Mr. Ihimaera, Sie haben als Schriftsteller erfolgreich für die Wahrnehmung der Maori-Bevölkerung gekämpft.

Mr. Ihimaera, Sie haben als Schriftsteller erfolgreich für die Wahrnehmung der Maori-Bevölkerung gekämpft. Wovon träumen Sie heute noch?

Je mehr Maori, Menschen aus dem pazifischen Raum und Pakeha zusammenarbeiten, umso besser werden wir alle unsere monokulturellen Wurzeln überwinden. Ich schreibe, weil ich eine pazifische Identität schaffen möchte, nicht bloß eine Maori-Identität.

Wie könnte diese gemeinsame Identität aussehen?

Schon jetzt verfügt Auckland über die größte Gemeinschaft von Menschen aus der pazifischen Region. Mit John Pule, Michel Tuffery oder Lemi Ponifasio, der aus Samoa kommt und eine Tanzkompagnie in Auckland gegründet hat, gibt es auch mehr Künstler als je zuvor. Das Gute ist, dass ihre Arbeiten nicht mehr unter exotischen Aspekten betrachtet werden, sondern unter ästhetischen.
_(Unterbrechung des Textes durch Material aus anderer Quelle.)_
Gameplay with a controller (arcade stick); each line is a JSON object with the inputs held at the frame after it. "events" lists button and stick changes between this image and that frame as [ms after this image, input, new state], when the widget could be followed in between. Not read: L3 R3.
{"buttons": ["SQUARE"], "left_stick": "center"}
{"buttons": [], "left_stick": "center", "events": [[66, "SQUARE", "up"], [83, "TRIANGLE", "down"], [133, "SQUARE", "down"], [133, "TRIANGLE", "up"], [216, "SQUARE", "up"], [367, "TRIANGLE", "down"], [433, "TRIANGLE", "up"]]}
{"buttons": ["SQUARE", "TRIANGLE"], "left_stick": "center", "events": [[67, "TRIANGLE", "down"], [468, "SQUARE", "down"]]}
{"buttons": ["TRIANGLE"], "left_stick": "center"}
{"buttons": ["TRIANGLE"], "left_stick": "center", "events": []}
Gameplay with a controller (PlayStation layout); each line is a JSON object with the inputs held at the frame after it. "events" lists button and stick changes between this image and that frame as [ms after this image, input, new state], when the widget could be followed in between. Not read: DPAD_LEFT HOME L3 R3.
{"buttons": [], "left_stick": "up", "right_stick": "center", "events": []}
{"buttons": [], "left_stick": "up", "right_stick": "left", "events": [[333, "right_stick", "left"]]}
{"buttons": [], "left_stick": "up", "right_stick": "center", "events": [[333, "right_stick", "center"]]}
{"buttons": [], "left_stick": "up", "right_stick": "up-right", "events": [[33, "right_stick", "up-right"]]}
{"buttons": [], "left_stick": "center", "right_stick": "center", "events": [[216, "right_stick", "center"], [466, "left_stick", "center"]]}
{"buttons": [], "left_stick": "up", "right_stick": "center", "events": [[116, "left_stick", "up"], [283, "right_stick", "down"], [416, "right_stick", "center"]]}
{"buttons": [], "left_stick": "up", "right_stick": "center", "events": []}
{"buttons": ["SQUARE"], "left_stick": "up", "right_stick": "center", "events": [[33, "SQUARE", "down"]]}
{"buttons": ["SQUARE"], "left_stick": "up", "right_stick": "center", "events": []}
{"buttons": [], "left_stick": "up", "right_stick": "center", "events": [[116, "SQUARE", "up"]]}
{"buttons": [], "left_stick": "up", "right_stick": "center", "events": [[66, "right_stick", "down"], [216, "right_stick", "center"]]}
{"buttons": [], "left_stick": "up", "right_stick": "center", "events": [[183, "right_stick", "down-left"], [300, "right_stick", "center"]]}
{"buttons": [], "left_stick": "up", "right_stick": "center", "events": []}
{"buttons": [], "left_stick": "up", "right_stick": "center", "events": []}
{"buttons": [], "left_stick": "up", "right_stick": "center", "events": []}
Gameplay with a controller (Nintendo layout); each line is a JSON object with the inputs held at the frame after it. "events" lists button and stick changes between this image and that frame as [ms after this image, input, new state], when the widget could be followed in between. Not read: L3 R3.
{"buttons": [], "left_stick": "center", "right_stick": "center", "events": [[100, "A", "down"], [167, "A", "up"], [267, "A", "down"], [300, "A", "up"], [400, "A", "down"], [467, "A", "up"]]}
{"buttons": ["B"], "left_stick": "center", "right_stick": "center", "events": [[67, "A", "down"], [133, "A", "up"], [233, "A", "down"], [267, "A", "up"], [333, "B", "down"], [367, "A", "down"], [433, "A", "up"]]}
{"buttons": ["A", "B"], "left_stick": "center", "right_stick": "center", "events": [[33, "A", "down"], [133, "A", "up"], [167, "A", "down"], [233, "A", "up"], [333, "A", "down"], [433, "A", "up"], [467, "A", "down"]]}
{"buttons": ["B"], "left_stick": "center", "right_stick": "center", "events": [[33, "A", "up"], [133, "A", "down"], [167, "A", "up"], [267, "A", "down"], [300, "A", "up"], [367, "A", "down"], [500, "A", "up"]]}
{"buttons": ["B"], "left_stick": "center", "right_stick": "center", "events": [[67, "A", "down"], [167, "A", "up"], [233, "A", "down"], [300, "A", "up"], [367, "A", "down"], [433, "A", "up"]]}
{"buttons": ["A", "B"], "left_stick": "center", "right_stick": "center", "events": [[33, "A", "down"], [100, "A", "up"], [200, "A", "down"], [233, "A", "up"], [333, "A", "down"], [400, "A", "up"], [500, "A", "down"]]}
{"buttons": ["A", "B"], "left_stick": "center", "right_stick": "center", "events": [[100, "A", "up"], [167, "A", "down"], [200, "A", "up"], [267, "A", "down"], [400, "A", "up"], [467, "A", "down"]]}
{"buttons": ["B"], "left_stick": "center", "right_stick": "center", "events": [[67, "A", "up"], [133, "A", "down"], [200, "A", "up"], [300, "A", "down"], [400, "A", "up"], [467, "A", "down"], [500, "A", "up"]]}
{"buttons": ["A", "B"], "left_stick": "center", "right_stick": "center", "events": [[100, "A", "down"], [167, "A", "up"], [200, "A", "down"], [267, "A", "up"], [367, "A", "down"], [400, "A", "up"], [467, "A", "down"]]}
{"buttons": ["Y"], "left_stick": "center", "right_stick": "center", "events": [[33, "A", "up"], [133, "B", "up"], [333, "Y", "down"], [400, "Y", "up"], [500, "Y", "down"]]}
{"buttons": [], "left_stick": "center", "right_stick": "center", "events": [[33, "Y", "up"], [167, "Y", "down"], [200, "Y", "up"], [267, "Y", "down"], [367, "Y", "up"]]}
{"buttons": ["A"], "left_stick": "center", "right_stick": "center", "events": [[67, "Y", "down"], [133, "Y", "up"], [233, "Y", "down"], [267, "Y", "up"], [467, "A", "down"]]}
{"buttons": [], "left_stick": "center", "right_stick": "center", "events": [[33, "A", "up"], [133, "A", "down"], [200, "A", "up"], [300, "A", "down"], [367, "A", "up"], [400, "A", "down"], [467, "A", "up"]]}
Als ich zu schreiben anfing, waren die Bereiche von Maori und Pakeha noch ziemlich getrennt. Jetzt aber leben beide Bevölkerungsgruppen dicht zusammen. Maori sind nicht länger eine Außenseiterkultur, die nach innen schaut, und Pakeha eine Insider-Kultur, die nach draußen sieht. Wir besetzen inzwischen denselben kulturellen, politischen und ökonomischen Raum.

Haben Sie damit nicht einen Teil Ihrer Mission erfüllt?

Nun, ich muss heute nicht mehr gegen etwas anschreiben. All die Widerstände haben mir meine Arbeit früher in gewisser Weise leichter gemacht als den jungen Schriftstellern. In den Alltag hat die Zweisprachigkeit Einzug gehalten. (Er zeigt auf die Wörter „Café“ und „wharekai“.) Im Radio hört man nicht nur „Good morning“, sondern auch „Kia ora“, es gibt ein Fernsehprogramm auf Maori, in den Schulen wird sogar der Kriegstanz haka unterrichtet. Inzwischen bin ich aber nicht mehr so sehr an meiner eigenen Karriere interessiert, sondern möchte lieber anderen Künstlern helfen.

Sie kommen von den Erfahrungen Ihrer Kindheit und Jugend dabei aber nicht los.

Ich bin in einem kleinen Tal in der Nähe von Gisborne aufgewachsen, an der Poverty Bay, in einer Gemeinschaft ohne Konflikte. Ich besuchte eine Native School, die es damals noch gab. Erst als ich in die große weite Welt aufbrach, merkte ich, dass das eine Außenwelterfahrung sein würde. Eigentlich wollte ich gar nicht weg. Deshalb glaube ich, dass Sentimentalität die Welt geschaffen hat, über die ich schreibe. Ich liebe diese Welt, immer noch. Mein Vater starb mit 96, meine Mutter mit 89 Jahren. In drei Wochen gehe ich nach Gisborne, wo wir die „Enthüllung des Grabsteines“ vornehmen.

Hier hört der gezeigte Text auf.